» YOUR OBJECTIVE
From the records below, work out how many lines carry the string "הארמון". Leave out everything but the number.

********************

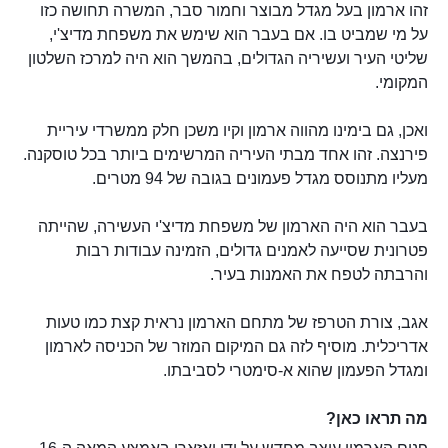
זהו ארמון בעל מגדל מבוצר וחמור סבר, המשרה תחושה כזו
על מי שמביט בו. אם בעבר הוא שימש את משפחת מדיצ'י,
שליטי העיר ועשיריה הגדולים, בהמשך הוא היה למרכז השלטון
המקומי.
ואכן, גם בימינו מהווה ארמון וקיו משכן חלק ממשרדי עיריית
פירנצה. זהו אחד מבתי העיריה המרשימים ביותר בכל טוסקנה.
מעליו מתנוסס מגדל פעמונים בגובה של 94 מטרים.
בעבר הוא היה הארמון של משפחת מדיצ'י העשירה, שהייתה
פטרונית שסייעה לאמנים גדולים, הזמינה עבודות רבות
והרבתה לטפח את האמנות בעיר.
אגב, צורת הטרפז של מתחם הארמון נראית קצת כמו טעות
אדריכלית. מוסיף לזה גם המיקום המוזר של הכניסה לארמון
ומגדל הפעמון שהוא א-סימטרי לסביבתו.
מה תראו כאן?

********************

» TASK OUTPUT
2